1   def =<<(a: M[A])(implicit m: Bind[M]): M[B] = m.bind(a)(run)

意思是用包嵌的函数flatMap一下输入参数M[A]:


1   allCity =<< List("Amer","Asia")                 //> res12: List[Exercises.kli.City] = List(City(Washington,false,20), City(New 
2                                                   //| York,false,20), City(New Dehli,false,20), City(Calcutta,false,20))

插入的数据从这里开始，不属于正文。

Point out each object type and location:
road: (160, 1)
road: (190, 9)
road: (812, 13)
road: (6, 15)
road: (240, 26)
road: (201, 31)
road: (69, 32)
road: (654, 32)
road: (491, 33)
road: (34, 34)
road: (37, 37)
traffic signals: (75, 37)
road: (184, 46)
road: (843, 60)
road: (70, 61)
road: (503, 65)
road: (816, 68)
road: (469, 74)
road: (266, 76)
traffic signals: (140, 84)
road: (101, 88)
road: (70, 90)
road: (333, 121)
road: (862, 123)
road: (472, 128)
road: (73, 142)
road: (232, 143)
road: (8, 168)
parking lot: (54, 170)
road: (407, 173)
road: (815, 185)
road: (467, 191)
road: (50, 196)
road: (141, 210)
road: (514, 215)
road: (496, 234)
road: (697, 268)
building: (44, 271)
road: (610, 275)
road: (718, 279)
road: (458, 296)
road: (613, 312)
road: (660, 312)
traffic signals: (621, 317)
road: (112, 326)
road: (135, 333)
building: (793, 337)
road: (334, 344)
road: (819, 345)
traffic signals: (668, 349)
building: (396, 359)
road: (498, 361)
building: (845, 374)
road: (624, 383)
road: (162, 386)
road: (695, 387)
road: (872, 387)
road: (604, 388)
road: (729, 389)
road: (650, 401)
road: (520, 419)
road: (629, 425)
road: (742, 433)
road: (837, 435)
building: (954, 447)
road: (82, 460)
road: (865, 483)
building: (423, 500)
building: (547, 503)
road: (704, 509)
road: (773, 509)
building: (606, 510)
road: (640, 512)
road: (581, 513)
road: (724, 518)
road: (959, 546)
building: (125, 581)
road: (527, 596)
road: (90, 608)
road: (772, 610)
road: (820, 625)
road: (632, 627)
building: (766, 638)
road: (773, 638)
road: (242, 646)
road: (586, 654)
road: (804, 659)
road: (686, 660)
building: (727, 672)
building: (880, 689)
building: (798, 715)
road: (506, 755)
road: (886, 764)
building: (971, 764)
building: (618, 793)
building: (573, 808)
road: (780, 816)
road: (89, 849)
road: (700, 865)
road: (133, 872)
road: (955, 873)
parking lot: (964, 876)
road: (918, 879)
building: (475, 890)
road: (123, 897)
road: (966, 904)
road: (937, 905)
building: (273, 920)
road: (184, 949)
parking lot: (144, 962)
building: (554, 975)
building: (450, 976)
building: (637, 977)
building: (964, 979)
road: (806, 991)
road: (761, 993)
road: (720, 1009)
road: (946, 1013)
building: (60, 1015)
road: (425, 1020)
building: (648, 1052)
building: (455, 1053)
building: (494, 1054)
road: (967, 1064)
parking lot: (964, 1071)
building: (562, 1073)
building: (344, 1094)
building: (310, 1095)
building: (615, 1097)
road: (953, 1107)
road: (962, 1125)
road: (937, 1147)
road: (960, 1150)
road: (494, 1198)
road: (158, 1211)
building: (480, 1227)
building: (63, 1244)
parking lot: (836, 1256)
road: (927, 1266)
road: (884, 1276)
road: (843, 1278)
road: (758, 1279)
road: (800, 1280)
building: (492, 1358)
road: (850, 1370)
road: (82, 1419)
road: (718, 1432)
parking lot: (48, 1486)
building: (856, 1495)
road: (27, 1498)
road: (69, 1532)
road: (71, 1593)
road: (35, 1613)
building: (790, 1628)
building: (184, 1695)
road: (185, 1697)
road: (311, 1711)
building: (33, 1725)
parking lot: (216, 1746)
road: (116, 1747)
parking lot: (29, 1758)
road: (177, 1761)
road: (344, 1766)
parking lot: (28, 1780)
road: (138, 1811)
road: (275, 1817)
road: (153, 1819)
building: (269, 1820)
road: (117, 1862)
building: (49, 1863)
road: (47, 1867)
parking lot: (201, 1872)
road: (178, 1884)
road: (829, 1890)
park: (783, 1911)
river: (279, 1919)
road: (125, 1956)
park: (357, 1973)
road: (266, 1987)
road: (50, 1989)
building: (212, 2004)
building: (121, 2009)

那么如果我想避免使用List(),用Option[List]作为函数输出可以吗?Option是个Monad,第一步可以通过。下一步是把函数款式对齐了:

List[String] => Option[List[Continent]]

List[Continent] => Option[List[Country]]

List[Country] => Option[List[City]]

下面是这三个函数的升级版:


//查找Continent List[String] => Option[List[Continent]]
  def maybeContinents(names: List[String]): Option[List[Continent]] =
    names.flatMap(name => data.filter(k => k.name.contains(name))) match {
       case h :: t => (h :: t).some
       case _ => none
    }                                             //> maybeContinents: (names: List[String])Option[List[Exercises.kli.Continent]]
                                                  //| 
  //测试运行
  maybeContinents(List("Amer","Asia"))            //> res13: Option[List[Exercises.kli.Continent]] = Some(List(Continent(America,
                                                  //| List(Country(USA,List(City(Washington,false,20), City(New York,false,20))))
                                                  //| ), Continent(Asia,List(Country(India,List(City(New Dehli,false,20), City(Ca
                                                  //| lcutta,false,20)))))))
  //查找Country  List[Continent] => Option[List[Country]]
  def maybeCountries(continents: List[Continent]): Option[List[Country]] =
    continents.flatMap(continent => continent.countries.map(c => c)) match {
       case h :: t => (h :: t).some
       case _ => none
    }                                             //> maybeCountries: (continents: List[Exercises.kli.Continent])Option[List[Exer
                                                  //| cises.kli.Country]]
   //查找City  List[Country] => Option[List[Country]]
  def maybeCities(countries: List[Country]): Option[List[City]] =
    countries.flatMap(country => country.cities.map(c => c)) match {
       case h :: t => (h :: t).some
       case _ => none
    }                                             //> maybeCities: (countries: List[Exercises.kli.Country])Option[List[Exercises.
                                                  //| kli.City]]
  
  val maybeAllCities = kleisli(maybeContinents) >==> maybeCountries >==> maybeCities
                                                  //> maybeAllCities  : scalaz.Kleisli[Option,List[String],List[Exercises.kli.Cit
                                                  //| y]] = Kleisli(<function1>)
  maybeAllCities(List("Amer","Asia"))             //> res14: Option[List[Exercises.kli.City]] = Some(List(City(Washington,false,2
                                                  //| 0), City(New York,false,20), City(New Dehli,false,20), City(Calcutta,false,
                                                  //| 20)))

我们看到,只要Monad一致,函数输入输出类型匹配,就能用Kleisli来实现函数组合。